The starting point guard spot is still up for grabs

Kadeem Allen got the start, but I wonder just how cemented in the starting lineup he is. Neither he nor Parker Jackson-Cartwright looked great offensively -- frankly, both struggled to create for others and neither had an easy time scoring -- but both made an impact on defense. Jackson-Cartwright had three steals, and while Kadeem Allen didn't record any, he was a pest all game and really knows how to use his length to contest shots, disrupt ball handlers, and get in the way of passes. Still, it's understandably hard to say who the better player is right now.

Who knows, maybe Justin Simon, who didn't play until the second half, could take the starting job. Simon's point guard skills at his size can make him a serious mismatch to defend. He's not much of a shooter, but I liked his willingness to drive to the rim. On the other end, he's capable of guarding multiple positions. He's definitely an interesting option.

The team's rebounding could be an issue

I don't think you need me to tell you that Rondae Hollis-Jefferson, T.J. McConnell, and Stanley Johnson did a lot of great things on the court for Arizona. Rondae was a lockdown defender, McConnell was a heady point guard, and Stanley did, well, everything. They were a great backcourt for the Wildcats, but what may have been overlooked is the impact that those three had on the glass. Rondae and Stanley were second and third respectively on the team in rebound percentage last season, while McConnell grabbed nearly four boards per game. It gave the Wildcats an entire starting lineup with a nose for rebounding.

I'm not sure the same can be said about this year's team. Sure, Ryan Anderson, Kaleb Tarczewski, and Dusan Ristic will grab their fair share of rebounds, but they'll need others to help them out. Against Chico State, the Wildcats allowed 13 offensive rebounds, and only out-rebounded the other Wildcats 39-32, even though Chico State shot just 35% from the field.

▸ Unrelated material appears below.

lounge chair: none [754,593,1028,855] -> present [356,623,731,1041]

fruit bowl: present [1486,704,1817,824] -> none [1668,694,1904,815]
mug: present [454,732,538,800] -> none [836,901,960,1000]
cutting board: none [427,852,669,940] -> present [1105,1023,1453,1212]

With Ray Smith sidelined for the year, the guy that most peg to have an impact on the glass is Mark Tollefsen. Tollefsen grabbed eight rebounds in the Red-Blue game, but only had one against Chico State. Which type of performance can we expect more often? He averaged about five rebounds per game at San Francisco, so he'll likely be somewhere in the middle.

Maybe Elliott Pitts and Gabe York can step up? Both were dead last in rebounding percentage among Arizona's rotation players last season, so I wouldn't expect it.

Then when you look at the point guards, Jackson-Cartwright will always be a limited rebounder, but the same can't be said about Allen and Simon. Allen is 6'3" with nearly a 6'10" wingspan along with some impressive athleticism so the tools are there. Same for Simon, who is 6'5". It's yet another reason why I could see his minutes gradually increasing as the season wears on.

Nonetheless, it's probably too early to be that worried about the team's rebounding. With the front court the way that it is, Arizona will never be a bad rebounding team. In fact, they'll likely be above average at worst. That said, the backcourt may ultimately prevent them from being a team that flat out dominates the glass as they've been in recent years. And since the team's defense is expected to take a step back this season, it might be as important as ever to control the boards.